*TEXTO DADO*
━━━━━━━━━━━━━━━━

Durante el boom de las commodities crecieron las clases medias y disminuyó la pobreza. De 2003 a 2013 entre 70 y 95 millones de personas ascendieron socialmente. Pero es un segmento social muy heterogéneo. Su parte inferior está muy expuesta a retornar al estrato social precedente dada la inexistencia de coberturas sociales y de un colchón protector. Su parte media teme perder el estatus y la capacidad de compra adquiridos. El bajo crecimiento económico actual, entre el 1% y el 2% del PIB promedio regional, es insuficiente para atender sus expectativas crecientes, mientras amenaza las conquistas sociales previamente alcanzadas. Tampoco alcanza para reducir la pobreza (de hecho, ésta y la desigualdad han vuelto a aumentar) ni para crear el número requerido de empleos de calidad.

Caracterización del “voto del enojo”

Existe desde hace años (en especial desde el fin de la bonanza en 2013) un caldo de cultivo que propicia un voto de rechazo hacia los sistemas y partidos históricos y hacia la clase política tradicional. El rechazo se extiende a unas administraciones públicas ineficaces para poner en marcha estrategias de mejora de los servicios públicos. Este malestar tiene profundas raíces históricas. Si bien no es un fenómeno reciente, se agudizó en el último lustro. Sus antecedentes se remontan al comienzo de la transición, en la década de 1980. Desde 2015, y especialmente en 2018, su principal manifestación es el “voto del enojo”. Y si bien este se extiende por diversos países latinoamericanos, sus propiedades son diversas dada la heterogeneidad existente y los diferentes procesos político-electorales en marcha.

━━━━━━━━━━━━━━━━

*CONSIGNA BREVE 1*
Según el texto sobre el voto del enojo, ¿cuántas personas ascendieron socialmente entre 2003 y 2013?

━━━━━━━━━━━━━━━━

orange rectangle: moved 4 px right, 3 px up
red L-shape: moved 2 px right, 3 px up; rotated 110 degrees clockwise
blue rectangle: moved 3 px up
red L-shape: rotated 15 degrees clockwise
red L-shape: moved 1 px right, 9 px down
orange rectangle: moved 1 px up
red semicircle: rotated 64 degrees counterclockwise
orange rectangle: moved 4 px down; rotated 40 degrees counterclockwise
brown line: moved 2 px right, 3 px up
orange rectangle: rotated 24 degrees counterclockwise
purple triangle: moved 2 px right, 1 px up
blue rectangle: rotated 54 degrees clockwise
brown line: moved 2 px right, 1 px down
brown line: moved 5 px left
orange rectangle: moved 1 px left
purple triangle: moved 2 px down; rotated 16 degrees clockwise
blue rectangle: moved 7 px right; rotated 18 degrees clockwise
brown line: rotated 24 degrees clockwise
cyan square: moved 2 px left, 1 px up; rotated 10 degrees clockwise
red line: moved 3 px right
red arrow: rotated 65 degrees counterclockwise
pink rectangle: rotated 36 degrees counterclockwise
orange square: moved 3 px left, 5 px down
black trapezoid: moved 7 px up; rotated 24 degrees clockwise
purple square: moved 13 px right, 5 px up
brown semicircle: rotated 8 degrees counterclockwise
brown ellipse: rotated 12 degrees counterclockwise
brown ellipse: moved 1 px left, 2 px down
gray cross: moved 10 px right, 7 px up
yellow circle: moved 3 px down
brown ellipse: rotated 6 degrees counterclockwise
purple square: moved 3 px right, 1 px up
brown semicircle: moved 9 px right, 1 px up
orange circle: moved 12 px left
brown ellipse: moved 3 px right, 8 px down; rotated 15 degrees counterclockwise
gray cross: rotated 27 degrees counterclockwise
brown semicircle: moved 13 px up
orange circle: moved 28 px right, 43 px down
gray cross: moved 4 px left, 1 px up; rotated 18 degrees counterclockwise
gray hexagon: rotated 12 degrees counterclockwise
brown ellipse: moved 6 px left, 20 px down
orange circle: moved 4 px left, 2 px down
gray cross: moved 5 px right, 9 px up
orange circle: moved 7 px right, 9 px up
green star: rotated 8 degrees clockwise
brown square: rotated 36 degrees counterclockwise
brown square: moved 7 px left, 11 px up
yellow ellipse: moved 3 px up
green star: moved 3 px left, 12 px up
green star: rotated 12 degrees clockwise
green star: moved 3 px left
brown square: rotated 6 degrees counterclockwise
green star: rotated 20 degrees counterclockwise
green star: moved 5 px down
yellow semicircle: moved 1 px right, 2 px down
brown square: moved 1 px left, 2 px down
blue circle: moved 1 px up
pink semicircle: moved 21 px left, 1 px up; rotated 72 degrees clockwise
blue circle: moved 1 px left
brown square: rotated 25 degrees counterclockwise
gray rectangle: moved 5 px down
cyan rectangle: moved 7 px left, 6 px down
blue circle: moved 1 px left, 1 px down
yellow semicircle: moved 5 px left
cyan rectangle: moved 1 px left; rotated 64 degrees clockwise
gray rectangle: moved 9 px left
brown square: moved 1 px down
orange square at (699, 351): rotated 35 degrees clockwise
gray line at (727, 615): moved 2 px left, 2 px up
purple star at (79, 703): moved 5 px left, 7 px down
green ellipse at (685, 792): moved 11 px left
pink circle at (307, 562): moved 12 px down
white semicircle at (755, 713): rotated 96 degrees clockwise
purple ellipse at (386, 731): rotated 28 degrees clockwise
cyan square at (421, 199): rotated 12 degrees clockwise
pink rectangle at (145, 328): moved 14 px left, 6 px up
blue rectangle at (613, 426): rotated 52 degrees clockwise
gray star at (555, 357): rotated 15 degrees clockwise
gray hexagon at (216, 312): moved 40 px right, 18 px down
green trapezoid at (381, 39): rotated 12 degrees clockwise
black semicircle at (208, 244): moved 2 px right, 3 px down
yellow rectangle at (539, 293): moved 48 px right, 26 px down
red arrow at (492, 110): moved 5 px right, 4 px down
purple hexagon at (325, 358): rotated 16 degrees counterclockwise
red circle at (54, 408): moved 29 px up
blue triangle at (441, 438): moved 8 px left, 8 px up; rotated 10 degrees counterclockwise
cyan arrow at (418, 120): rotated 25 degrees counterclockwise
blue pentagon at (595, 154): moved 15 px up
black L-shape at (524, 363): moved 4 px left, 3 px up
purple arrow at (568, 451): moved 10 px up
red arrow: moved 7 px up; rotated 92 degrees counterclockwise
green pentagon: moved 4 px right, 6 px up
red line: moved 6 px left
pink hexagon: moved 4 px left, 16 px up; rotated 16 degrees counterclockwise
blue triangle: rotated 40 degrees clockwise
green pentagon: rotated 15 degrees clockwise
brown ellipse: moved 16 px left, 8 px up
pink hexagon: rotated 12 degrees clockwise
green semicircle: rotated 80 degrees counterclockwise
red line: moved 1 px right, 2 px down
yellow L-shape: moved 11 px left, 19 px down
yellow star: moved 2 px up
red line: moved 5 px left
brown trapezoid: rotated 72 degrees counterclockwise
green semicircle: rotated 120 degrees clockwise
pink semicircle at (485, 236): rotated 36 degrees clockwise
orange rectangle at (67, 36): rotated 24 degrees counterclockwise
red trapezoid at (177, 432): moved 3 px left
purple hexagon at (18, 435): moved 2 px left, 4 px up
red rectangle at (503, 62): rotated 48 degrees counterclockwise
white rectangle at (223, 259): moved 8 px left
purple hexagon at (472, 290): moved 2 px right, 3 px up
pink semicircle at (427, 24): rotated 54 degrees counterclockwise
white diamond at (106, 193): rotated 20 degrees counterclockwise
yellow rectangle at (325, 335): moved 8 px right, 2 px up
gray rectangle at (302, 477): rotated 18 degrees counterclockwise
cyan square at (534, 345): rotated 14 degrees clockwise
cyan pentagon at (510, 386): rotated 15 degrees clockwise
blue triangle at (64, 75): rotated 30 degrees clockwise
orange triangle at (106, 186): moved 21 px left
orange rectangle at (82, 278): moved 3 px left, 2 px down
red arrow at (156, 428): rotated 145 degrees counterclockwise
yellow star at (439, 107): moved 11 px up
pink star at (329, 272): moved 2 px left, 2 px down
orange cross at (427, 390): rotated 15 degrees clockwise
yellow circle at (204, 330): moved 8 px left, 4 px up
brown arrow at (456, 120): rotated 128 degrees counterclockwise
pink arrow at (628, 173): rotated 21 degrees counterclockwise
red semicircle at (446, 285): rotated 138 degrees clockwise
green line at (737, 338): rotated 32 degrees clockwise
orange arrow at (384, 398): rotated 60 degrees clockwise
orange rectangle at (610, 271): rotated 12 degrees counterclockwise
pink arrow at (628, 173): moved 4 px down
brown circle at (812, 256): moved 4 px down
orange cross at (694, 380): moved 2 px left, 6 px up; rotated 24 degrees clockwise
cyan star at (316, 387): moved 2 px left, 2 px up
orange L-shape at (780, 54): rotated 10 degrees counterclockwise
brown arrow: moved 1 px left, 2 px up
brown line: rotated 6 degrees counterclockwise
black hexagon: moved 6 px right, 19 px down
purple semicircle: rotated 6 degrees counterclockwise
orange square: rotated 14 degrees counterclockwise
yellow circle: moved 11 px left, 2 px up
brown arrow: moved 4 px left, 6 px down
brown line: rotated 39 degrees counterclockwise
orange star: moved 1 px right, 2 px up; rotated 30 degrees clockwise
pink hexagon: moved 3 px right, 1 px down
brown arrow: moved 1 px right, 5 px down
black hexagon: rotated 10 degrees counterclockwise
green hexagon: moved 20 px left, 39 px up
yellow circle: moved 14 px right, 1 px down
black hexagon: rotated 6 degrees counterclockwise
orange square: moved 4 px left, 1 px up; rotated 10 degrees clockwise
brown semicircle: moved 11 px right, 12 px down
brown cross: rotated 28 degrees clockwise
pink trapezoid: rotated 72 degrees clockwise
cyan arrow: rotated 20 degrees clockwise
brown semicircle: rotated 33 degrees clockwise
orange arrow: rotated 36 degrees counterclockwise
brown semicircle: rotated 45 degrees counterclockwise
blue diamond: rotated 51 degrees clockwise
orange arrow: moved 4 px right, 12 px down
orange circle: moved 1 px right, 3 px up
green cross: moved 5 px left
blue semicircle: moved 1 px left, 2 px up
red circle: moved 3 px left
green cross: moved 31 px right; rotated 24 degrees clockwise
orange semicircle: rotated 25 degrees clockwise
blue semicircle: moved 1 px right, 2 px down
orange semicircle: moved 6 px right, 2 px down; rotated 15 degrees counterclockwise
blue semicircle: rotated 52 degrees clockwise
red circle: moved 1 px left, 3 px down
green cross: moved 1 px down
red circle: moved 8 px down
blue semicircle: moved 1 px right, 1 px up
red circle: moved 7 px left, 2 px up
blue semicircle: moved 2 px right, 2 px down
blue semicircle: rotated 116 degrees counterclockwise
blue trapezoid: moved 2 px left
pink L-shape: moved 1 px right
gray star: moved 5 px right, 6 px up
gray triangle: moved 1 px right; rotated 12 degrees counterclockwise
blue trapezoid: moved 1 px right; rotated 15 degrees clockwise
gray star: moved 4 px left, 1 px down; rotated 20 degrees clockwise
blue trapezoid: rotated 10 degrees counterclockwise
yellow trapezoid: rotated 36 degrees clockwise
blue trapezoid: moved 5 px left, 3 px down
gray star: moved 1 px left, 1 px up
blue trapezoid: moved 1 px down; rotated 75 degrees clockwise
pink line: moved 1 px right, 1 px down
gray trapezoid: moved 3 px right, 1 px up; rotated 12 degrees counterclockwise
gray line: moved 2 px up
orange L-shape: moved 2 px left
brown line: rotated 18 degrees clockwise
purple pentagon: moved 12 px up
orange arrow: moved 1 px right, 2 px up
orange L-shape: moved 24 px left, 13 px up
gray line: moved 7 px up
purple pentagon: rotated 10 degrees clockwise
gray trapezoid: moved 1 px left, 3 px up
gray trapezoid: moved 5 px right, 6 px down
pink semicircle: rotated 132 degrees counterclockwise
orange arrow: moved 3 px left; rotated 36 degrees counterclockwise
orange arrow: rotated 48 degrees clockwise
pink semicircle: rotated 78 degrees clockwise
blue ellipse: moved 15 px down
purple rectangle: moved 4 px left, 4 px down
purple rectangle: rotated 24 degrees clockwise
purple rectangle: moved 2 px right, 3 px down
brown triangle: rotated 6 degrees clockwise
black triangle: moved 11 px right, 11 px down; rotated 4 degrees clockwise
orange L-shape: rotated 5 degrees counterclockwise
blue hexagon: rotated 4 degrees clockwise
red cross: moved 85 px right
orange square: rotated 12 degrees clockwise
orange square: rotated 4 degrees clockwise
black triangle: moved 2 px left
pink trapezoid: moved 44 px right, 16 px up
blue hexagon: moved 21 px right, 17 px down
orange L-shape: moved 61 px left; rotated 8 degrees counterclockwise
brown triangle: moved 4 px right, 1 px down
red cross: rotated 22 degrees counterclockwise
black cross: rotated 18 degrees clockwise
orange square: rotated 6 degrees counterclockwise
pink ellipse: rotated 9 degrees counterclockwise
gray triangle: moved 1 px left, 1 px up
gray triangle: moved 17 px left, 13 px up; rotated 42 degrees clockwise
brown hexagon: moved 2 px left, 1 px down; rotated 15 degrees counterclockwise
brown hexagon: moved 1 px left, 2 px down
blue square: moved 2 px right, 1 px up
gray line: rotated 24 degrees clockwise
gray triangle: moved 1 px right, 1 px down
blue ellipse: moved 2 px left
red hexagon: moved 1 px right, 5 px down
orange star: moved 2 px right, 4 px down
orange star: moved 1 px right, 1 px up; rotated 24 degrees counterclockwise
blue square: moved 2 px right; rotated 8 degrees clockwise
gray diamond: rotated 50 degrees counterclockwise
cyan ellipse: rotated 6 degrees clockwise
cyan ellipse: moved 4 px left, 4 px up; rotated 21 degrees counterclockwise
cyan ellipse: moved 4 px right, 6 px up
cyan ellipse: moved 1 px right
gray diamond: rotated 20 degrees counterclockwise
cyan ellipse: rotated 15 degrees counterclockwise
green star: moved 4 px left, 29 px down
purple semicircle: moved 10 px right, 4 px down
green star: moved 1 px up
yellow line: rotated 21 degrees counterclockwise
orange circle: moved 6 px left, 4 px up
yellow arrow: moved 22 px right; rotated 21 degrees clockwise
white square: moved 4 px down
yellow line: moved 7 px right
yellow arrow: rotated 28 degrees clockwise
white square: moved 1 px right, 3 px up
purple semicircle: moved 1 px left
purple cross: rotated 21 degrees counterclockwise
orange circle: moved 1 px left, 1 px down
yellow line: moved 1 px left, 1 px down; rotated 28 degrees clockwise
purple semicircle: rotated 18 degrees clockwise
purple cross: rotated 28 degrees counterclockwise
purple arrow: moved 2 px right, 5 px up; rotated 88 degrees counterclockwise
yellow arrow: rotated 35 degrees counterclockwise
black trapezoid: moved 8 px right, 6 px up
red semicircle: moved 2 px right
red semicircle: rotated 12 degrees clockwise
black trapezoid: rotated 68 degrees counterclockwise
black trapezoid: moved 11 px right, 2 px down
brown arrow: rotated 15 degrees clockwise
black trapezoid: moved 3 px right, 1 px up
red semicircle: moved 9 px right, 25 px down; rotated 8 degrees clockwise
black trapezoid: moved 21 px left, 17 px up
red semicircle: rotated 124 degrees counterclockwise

━━━━━━━━━━━━━━━━

*CONSIGNA BREVE 2*
Duplica los registros, empezando por la primera línea y terminando en la línea que contiene "red semicircle: rotated 64", ambas incluidas.

*RESPUESTA COMPLETA 1*
Entre 70 y 95 millones de personas.

*RESPUESTA COMPLETA 2*
orange rectangle: moved 4 px right, 3 px up
red L-shape: moved 2 px right, 3 px up; rotated 110 degrees clockwise
blue rectangle: moved 3 px up
red L-shape: rotated 15 degrees clockwise
red L-shape: moved 1 px right, 9 px down
orange rectangle: moved 1 px up
red semicircle: rotated 64 degrees counterclockwise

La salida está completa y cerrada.